O que não muda é aquela postura do Artur Soares Dias nos jogos do Benfica. A altivez, a arrogância, o prazer em distribuir cartões amarelos, as faltas e as faltinhas capazes de tirar do sério qualquer Monge do Tibete em reflexão, as decisões erradas contra os jogadores do Benfica, a consulta ao VAR em caso de dúvida que, recordemos sem nos rir, era chefiado por Carlos Xistra...
Foi uma desafio muito complicado para a equipa de Lage que manteve toda a equipa que tão boa conta tem dado, só trocou de guarda redes. O Braga começou em vantagem, os nervos ameaçaram tomar conta da equipa e das bancadas mas com Pizzi e Vinicius tudo se resolve. Hoje. o futebol do Benfica chegou para dar a volta ao resultado contra um Braga muito combativo e a tal arbitragem. Valeu para ver o Tomás Tavares a crescer mais um bocadinho naquele lado direito, para apreciar mais pormenores de Adel, perceber o bom momento de Chiquinho e Cervi e, acima de tudo, pela vitória.
Apesar de tudo ter sido feito para estragar esta Festa da Taça, o Benfica soube dignificar a Prova Rainha e garantir presença nos 1/4 de final. O último jogo de 2019 na Luz foi feliz.
Uma nota para dizer que é um prazer que é rever o André Horta no relvado da Luz, mesmo que tenha sido só para aquecer. Prazer extensível ao seu irmão mas o natural destaque vai para o André pela passagem recente e triunfante que teve no clube.
Já que se fazem tantas mudanças e alterações na Taça de Portugal, vou deixar mais uma sugestão: era importante também ir riscando equipas de arbitragem do caminho. Hoje Soares Dias e Xistra tiveram a sua noite de exibição. Pronto, já chega. Que acompanhem o Braga nesta saída da prova, pelo menos no que diz respeito a jogos do Benfica. Era justo. E sem repescagens, por favor.

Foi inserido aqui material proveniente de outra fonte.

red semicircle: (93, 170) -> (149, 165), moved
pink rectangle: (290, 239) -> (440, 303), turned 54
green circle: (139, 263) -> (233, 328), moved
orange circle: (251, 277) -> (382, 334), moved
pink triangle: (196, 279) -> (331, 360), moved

Portanto, agora entramos na recta final da prova e os problemas diminuem, é isso? Claro que não! Estamos em Portugal e este país nunca desilude no que diz respeito a originalidades à volta do futebol.
Sabem quem é que pode calhar em sorte ao Benfica na próxima ronda? A equipa da claque do Porto! Sim, o líder da claque legalizada do Porto ( e da Selecção da Federação que organiza a prova) e seus companheiros podem jogar contra o Benfica. Aliás, o líder/jogador já fez saber que o seu desejo é defrontar o Campeão Nacional para mostrar o que é o ADN dos Super Dragões.
Tentei explicar esta possibilidade a um amigo inglês do Liverpool e acho que a esta hora ele ainda pensa que eu estava a inventar só para ser mais bizarro que a Liga dele que obrigou o seu clube a jogar com crianças contra o Aston Villa.
É a Festa da Taça da Prova Rainha.
Obrigado, Benfica por esta vitória e por este ano inesquecível de futebol na Luz! Memorável.